**ACTIVITY:** Verbatim transcription with images omitted: return the entries below in full.

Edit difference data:

[Start of Attachment]

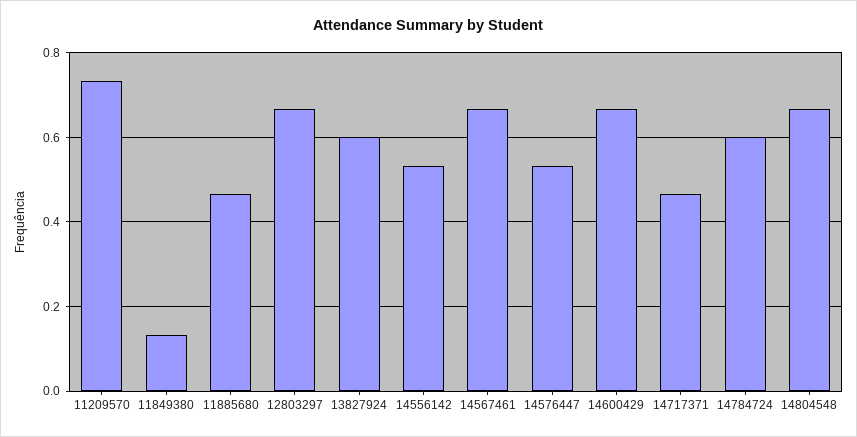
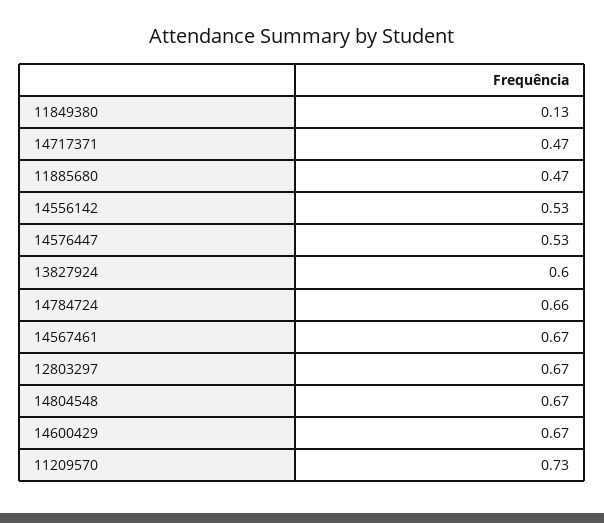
  {
    "11209570": 0.73,
    "11849380": 0.13,
    "11885680": 0.47,
    "12803297": 0.67,
    "13827924": 0.6,
    "14556142": 0.53,
    "14567461": 0.67,
    "14576447": 0.53,
    "14600429": 0.67,
    "14717371": 0.47,
-   "14784724": 0.6,
+   "14784724": 0.66,
    "14804548": 0.67
  }

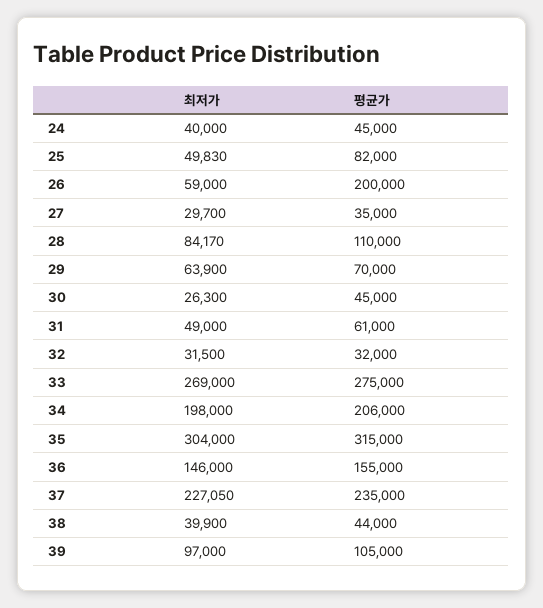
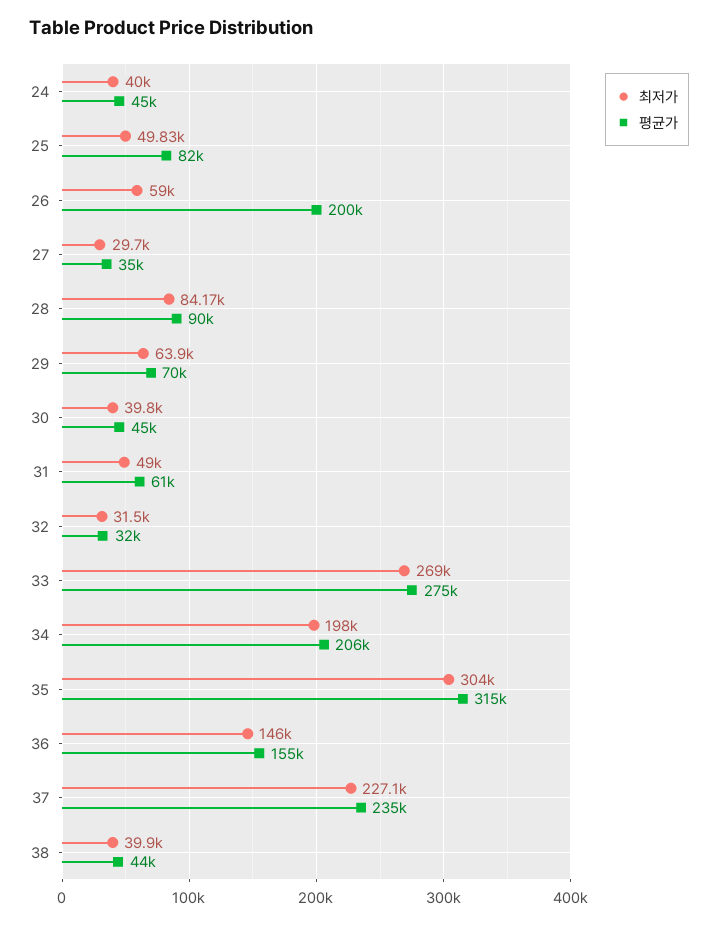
  {
    "최저가": {
      "24": 40000,
      "25": 49830,
      "26": 59000,
      "27": 29700,
      "28": 84170,
      "29": 63900,
-     "30": 26300,
+     "30": 39800,
      "31": 49000,
      "32": 31500,
      "33": 269000,
      "34": 198000,
      "35": 304000,
      "36": 146000,
      "37": 227050,
-     "38": 39900,
+     "38": 39900
-     "39": 97000
    },
    "평균가": {
      "24": 45000,
      "25": 82000,
      "26": 200000,
      "27": 35000,
-     "28": 110000,
+     "28": 90000,
      "29": 70000,
      "30": 45000,
      "31": 61000,
      "32": 32000,
      "33": 275000,
      "34": 206000,
      "35": 315000,
      "36": 155000,
      "37": 235000,
-     "38": 44000,
+     "38": 44000
-     "39": 105000
    }
  }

[End of Attachment]

**ANSWER:**
  {
    "11209570": 0.73,
    "11849380": 0.13,
    "11885680": 0.47,
    "12803297": 0.67,
    "13827924": 0.6,
    "14556142": 0.53,
    "14567461": 0.67,
    "14576447": 0.53,
    "14600429": 0.67,
    "14717371": 0.47,
-   "14784724": 0.6,
+   "14784724": 0.66,
    "14804548": 0.67
  }

  {
    "최저가": {
      "24": 40000,
      "25": 49830,
      "26": 59000,
      "27": 29700,
      "28": 84170,
      "29": 63900,
-     "30": 26300,
+     "30": 39800,
      "31": 49000,
      "32": 31500,
      "33": 269000,
      "34": 198000,
      "35": 304000,
      "36": 146000,
      "37": 227050,
-     "38": 39900,
+     "38": 39900
-     "39": 97000
    },
    "평균가": {
      "24": 45000,
      "25": 82000,
      "26": 200000,
      "27": 35000,
-     "28": 110000,
+     "28": 90000,
      "29": 70000,
      "30": 45000,
      "31": 61000,
      "32": 32000,
      "33": 275000,
      "34": 206000,
      "35": 315000,
      "36": 155000,
      "37": 235000,
-     "38": 44000,
+     "38": 44000
-     "39": 105000
    }
  }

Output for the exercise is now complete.